Le Québec, une province qu’il connaît et aime
Il était ravi de pouvoir faire un tour dans cette province canadienne « inégalable et magnifique ». Son premier séjour date de 1979, quand il était venu avec un groupe de jeunes de la commune dont il venait d’être élu maire, Lourdios-Ichère, mais il est depuis revenu « dans le cadre se [son] mandat ». Cette province, « presque un pays à elle seule », reste pour lui magique.
D’ailleurs, à l’image de ce que dit le député Roland Lescure, Jean Lassalle aimerait que la France s’inspire de la cousine d’outre-Atlantique sur certains sujets. La « flexibilité du système éducatif qui attire tant de ressortissants français », « l’oxygène, la liberté de la vie », « le savoir-vivre-ensemble, la gentillesse et la courtoisie » ainsi que « les boîtes à chanson » sont autant de « sérums positifs » qu’il aimerait voir importés en hexagone.
Malgré son émerveillement pour le Québec, il n’oublie pas le litige politique qu’il a connu avec une de ses grandes entreprises. En effet rappelle-t-il, ALCAN—à l’époque très présente dans les Pyrénées—avait décidé de désinvestir de la région. Cela aurait entraîné une perte importante d’emplois. Faisant médiation, il réussit à trouver une seconde entreprise, le japonais Toyal, pour reprendre l’usine délaissée. C’est le retrait de cette même entreprise qui le poussera, quinze ans plus tard, à faire une grève de la faim de 39 jours qui avait eu une résonance nationale. Il perd 21 kilos et est hospitalisé mais Toyal restera dans son canton d’Accous.
L’étranger, un horizon politique à cultiver
Le mouvement qu’il préside, « Résistons ! », n’avait pas de candidat pour la circonscription législative d’Amérique du Nord—chose pas anormale pour les petites formations politiques. Pourtant, c’est un territoire qu’il aimerait, à terme, investir : « je suis loin d’avoir fait ce que j’ai à faire », explique-t-il, « au delà des Français, je veux représenter les consciences que se retrouvent dans notre philosophie, dans notre Histoire »—consciences qui se trouvent donc en partie en Amérique du Nord.
Celles-ci mises à part, le Québec représente aussi un terrain potentiellement fertile pour ce député dont la langue maternelle est le béarnais. En effet, la lutte linguistique qui tiraille régulièrement les francophones du Canada n’est pas inconnue pour celui dont le français est la troisième langue (après le béarnais et l’aragonais). D’ailleurs, une des « trahisons majeures des élites françaises » est, selon lui, « l’abandon du français ».
La conservation d’une langue et de son rayonnement mondial n’est, certes, « pas un enjeu facile, mais encore faut-il le vouloir ! » s’indigne M. Lassalle, « il faut absolument que ceux qui ont la responsabilité des affaires du pays prennent ce sujet en main ». Or, justement, en ce moment c’est Emmanuel Macron et ses marcheurs qui sont aux commandes, et ceux-ci « s’en foutent comme d’une guigne ».

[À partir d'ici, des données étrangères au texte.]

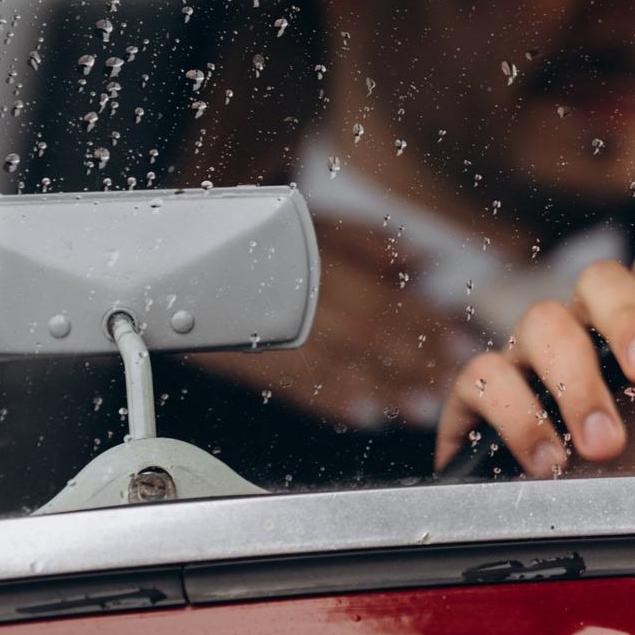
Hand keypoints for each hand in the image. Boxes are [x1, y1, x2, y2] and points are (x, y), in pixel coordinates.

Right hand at [197, 218, 469, 429]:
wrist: (174, 252)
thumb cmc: (249, 232)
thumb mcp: (310, 219)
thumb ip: (367, 241)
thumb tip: (420, 257)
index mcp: (320, 262)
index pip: (384, 295)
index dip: (426, 321)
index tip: (460, 340)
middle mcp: (300, 298)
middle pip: (367, 335)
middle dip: (414, 362)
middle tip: (451, 383)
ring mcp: (273, 332)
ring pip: (337, 364)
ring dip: (383, 388)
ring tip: (420, 406)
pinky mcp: (250, 360)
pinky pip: (297, 385)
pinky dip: (332, 401)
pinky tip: (364, 415)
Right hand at [435, 241, 634, 477]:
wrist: (561, 553)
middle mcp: (583, 342)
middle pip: (596, 281)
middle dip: (627, 318)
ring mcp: (528, 366)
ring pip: (539, 323)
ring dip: (576, 382)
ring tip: (603, 445)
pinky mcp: (475, 403)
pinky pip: (483, 377)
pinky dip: (516, 414)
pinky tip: (546, 461)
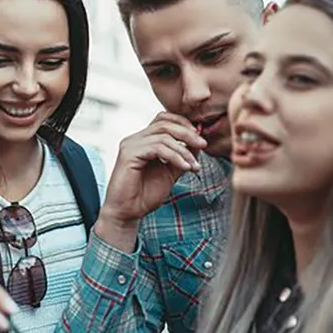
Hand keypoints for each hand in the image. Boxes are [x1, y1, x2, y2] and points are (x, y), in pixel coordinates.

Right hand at [96, 113, 205, 249]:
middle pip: (164, 123)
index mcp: (143, 140)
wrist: (128, 213)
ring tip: (194, 165)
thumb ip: (181, 156)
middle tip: (203, 145)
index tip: (200, 138)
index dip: (183, 123)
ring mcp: (131, 145)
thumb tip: (199, 142)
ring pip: (163, 135)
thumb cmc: (145, 195)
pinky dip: (174, 156)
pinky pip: (157, 148)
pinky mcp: (129, 154)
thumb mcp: (170, 172)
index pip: (163, 119)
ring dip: (184, 149)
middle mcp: (135, 139)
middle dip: (188, 133)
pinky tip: (184, 167)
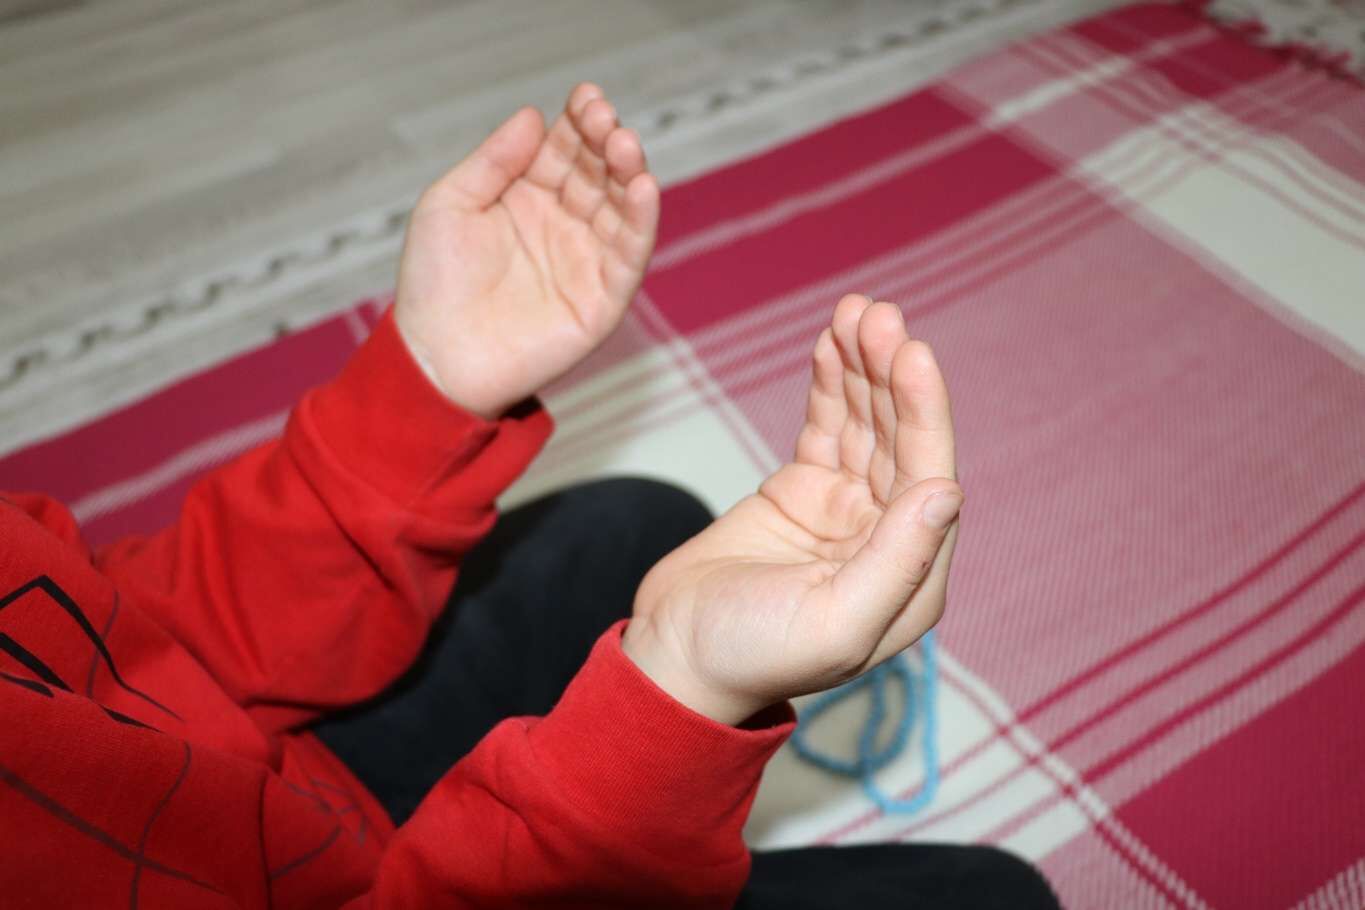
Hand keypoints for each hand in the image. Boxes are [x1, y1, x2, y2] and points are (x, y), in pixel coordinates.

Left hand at [394, 84, 658, 418]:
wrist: (436, 358)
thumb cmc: (433, 286)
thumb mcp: (449, 204)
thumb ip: (493, 161)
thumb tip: (535, 116)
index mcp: (527, 200)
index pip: (565, 151)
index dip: (579, 123)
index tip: (585, 98)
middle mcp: (563, 226)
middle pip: (598, 173)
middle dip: (606, 142)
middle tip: (605, 119)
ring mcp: (585, 262)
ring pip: (621, 208)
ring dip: (629, 173)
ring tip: (624, 144)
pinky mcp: (602, 300)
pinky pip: (630, 256)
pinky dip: (642, 222)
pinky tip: (644, 187)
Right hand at [622, 295, 961, 724]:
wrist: (674, 655)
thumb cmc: (750, 655)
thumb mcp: (833, 621)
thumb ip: (896, 561)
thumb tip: (949, 489)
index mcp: (911, 578)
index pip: (927, 476)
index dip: (922, 412)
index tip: (911, 353)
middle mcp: (888, 539)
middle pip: (899, 440)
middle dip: (890, 374)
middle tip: (878, 314)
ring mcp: (846, 511)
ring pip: (866, 425)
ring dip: (864, 367)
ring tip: (857, 310)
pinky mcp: (804, 491)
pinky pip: (827, 427)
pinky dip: (832, 385)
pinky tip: (833, 343)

Les coupures dans le budget de l’AEFE, par exemple, sont une « catastrophe et une trahison à l’égard des ressortissants français » déplore le député, « mais c’est surtout un abandon programmé du français pour la suite […] qui va défaire ce qui a pris des siècles à construire ».
Le Québec, une région qui lui reste à conquérir
Malgré les similitudes entre l’expérience d’un régionaliste éloigné de la capitale et celle d’un français éloigné de la métropole, le discours de Lassalle reste encore peu entendu par les français en Amérique du nord. En effet, il n’a obtenu que 0,32% des scrutins sur le continent, soit un quart de sa moyenne hexagonale.

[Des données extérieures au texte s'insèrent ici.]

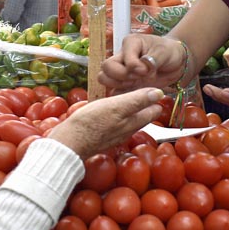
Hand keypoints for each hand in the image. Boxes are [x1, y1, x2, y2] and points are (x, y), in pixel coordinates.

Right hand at [45, 88, 162, 158]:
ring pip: (128, 119)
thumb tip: (159, 93)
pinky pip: (116, 122)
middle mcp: (127, 131)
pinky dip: (118, 114)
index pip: (152, 110)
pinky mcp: (102, 135)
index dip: (154, 98)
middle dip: (145, 103)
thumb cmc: (91, 122)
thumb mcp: (116, 107)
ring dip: (131, 108)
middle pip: (141, 116)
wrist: (69, 143)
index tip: (155, 87)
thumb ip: (137, 100)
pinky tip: (110, 109)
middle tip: (144, 89)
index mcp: (133, 122)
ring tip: (128, 95)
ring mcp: (114, 135)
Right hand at [98, 34, 185, 92]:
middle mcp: (122, 56)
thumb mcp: (164, 52)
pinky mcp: (124, 84)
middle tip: (138, 78)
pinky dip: (121, 96)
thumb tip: (141, 69)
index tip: (147, 70)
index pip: (122, 58)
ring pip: (105, 78)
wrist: (176, 63)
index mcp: (130, 44)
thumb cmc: (169, 52)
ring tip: (136, 85)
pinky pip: (114, 91)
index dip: (134, 67)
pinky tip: (135, 94)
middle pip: (106, 68)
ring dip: (119, 85)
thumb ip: (152, 60)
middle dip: (122, 76)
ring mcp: (121, 70)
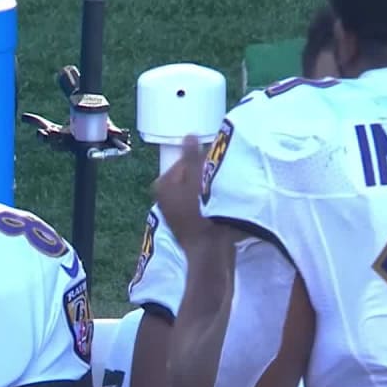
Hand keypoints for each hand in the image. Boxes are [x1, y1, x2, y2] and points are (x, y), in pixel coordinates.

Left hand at [152, 136, 225, 251]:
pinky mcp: (186, 222)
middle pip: (189, 175)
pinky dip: (208, 201)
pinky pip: (199, 203)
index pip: (184, 161)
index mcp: (162, 184)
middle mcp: (163, 197)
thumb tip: (190, 135)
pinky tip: (221, 203)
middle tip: (223, 175)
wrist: (210, 250)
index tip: (220, 162)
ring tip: (225, 188)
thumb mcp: (198, 179)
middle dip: (205, 173)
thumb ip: (192, 156)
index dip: (204, 159)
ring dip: (209, 187)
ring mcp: (173, 211)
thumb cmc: (202, 212)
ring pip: (195, 189)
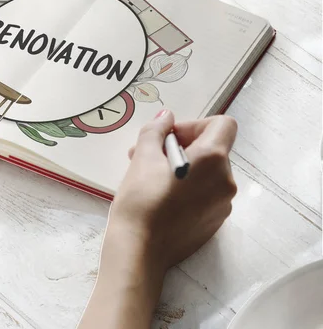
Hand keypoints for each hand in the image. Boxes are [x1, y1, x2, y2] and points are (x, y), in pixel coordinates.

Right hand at [78, 110, 237, 328]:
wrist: (139, 250)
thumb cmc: (140, 199)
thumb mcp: (142, 157)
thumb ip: (156, 130)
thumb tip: (166, 116)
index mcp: (213, 159)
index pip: (222, 124)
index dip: (195, 124)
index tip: (169, 138)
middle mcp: (226, 181)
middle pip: (212, 149)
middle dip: (182, 147)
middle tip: (148, 156)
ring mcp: (223, 205)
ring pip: (207, 173)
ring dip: (183, 168)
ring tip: (151, 179)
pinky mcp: (214, 223)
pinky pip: (206, 195)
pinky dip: (188, 189)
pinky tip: (162, 200)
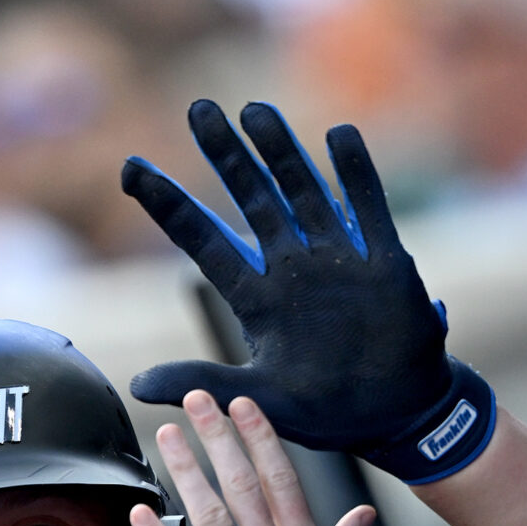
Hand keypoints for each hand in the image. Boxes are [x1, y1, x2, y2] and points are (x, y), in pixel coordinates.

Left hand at [122, 102, 493, 482]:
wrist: (396, 415)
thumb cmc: (328, 411)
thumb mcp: (258, 398)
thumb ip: (204, 383)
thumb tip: (135, 386)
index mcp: (257, 298)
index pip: (203, 240)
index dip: (168, 205)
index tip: (130, 170)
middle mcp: (292, 269)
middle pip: (253, 200)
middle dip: (227, 155)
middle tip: (200, 110)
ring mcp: (338, 259)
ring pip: (303, 191)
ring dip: (281, 152)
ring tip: (256, 109)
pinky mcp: (383, 261)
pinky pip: (369, 207)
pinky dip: (356, 173)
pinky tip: (339, 136)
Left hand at [134, 392, 380, 525]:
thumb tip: (363, 515)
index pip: (280, 478)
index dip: (259, 437)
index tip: (243, 405)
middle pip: (241, 484)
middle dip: (218, 437)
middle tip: (197, 400)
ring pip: (211, 516)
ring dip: (187, 471)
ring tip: (169, 437)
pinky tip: (139, 513)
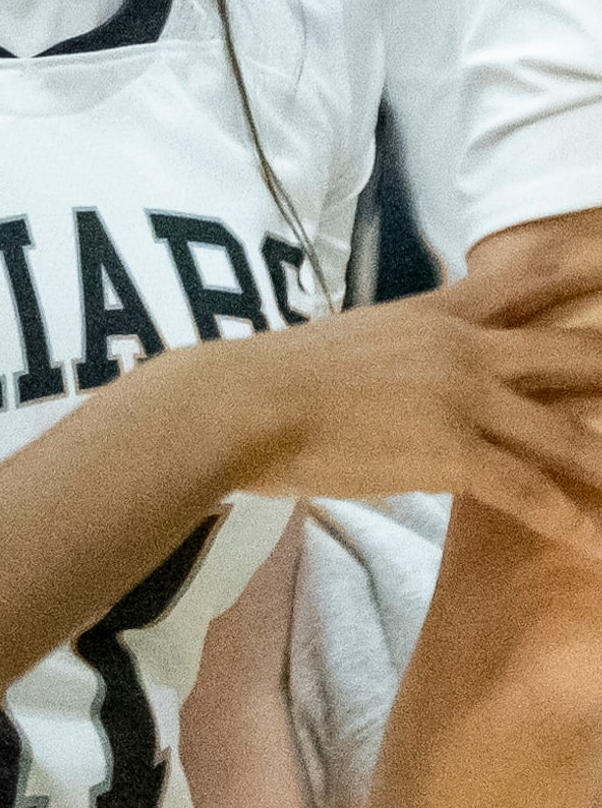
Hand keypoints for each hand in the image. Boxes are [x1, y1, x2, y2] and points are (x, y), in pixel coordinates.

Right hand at [221, 249, 601, 552]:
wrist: (242, 403)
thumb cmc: (278, 377)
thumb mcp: (356, 342)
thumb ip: (405, 349)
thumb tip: (417, 370)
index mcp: (436, 313)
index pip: (525, 276)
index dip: (584, 262)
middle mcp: (463, 347)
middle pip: (575, 349)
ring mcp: (462, 398)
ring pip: (572, 432)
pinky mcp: (452, 452)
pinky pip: (533, 494)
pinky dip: (575, 524)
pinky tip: (599, 545)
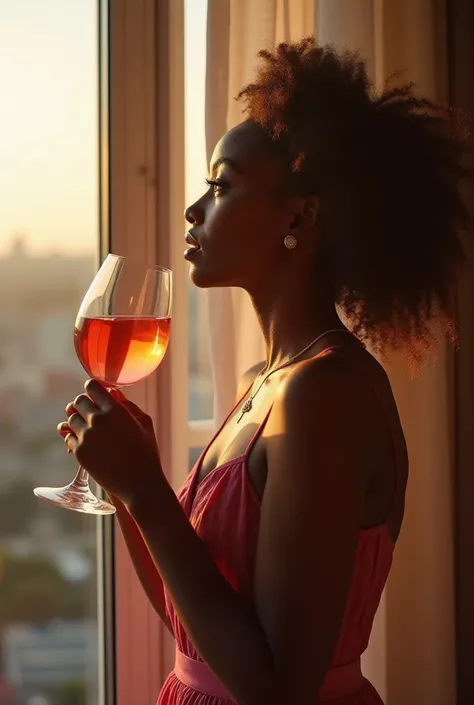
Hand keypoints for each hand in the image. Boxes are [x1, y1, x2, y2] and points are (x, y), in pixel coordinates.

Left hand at [57, 380, 162, 506]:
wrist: (139, 483)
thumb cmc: (146, 452)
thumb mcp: (144, 423)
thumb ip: (128, 405)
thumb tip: (113, 393)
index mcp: (115, 410)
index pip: (91, 387)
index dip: (93, 388)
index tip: (96, 394)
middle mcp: (97, 420)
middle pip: (78, 401)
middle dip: (85, 404)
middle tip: (92, 412)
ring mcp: (86, 437)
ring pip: (71, 419)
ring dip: (79, 420)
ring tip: (89, 428)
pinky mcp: (79, 453)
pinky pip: (68, 438)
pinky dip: (75, 437)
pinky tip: (86, 441)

Plusieurs raisons se chevauchent pour expliquer ce faible résultat selon Lassalle, mais le fait que son financement de campagne ne lui ait été versé que « quelques jours avant le premier tour », a été un facteur important qui l’a empêché de venir à la rencontre des français de l’étranger. Pourtant, il semble clair que son discours résonne que très peu à l’extérieur de la France—voir même à l’intérieur. Jean Lassalle va donc devoir travailler son approche s’il souhaite avoir un succès politique en 2022.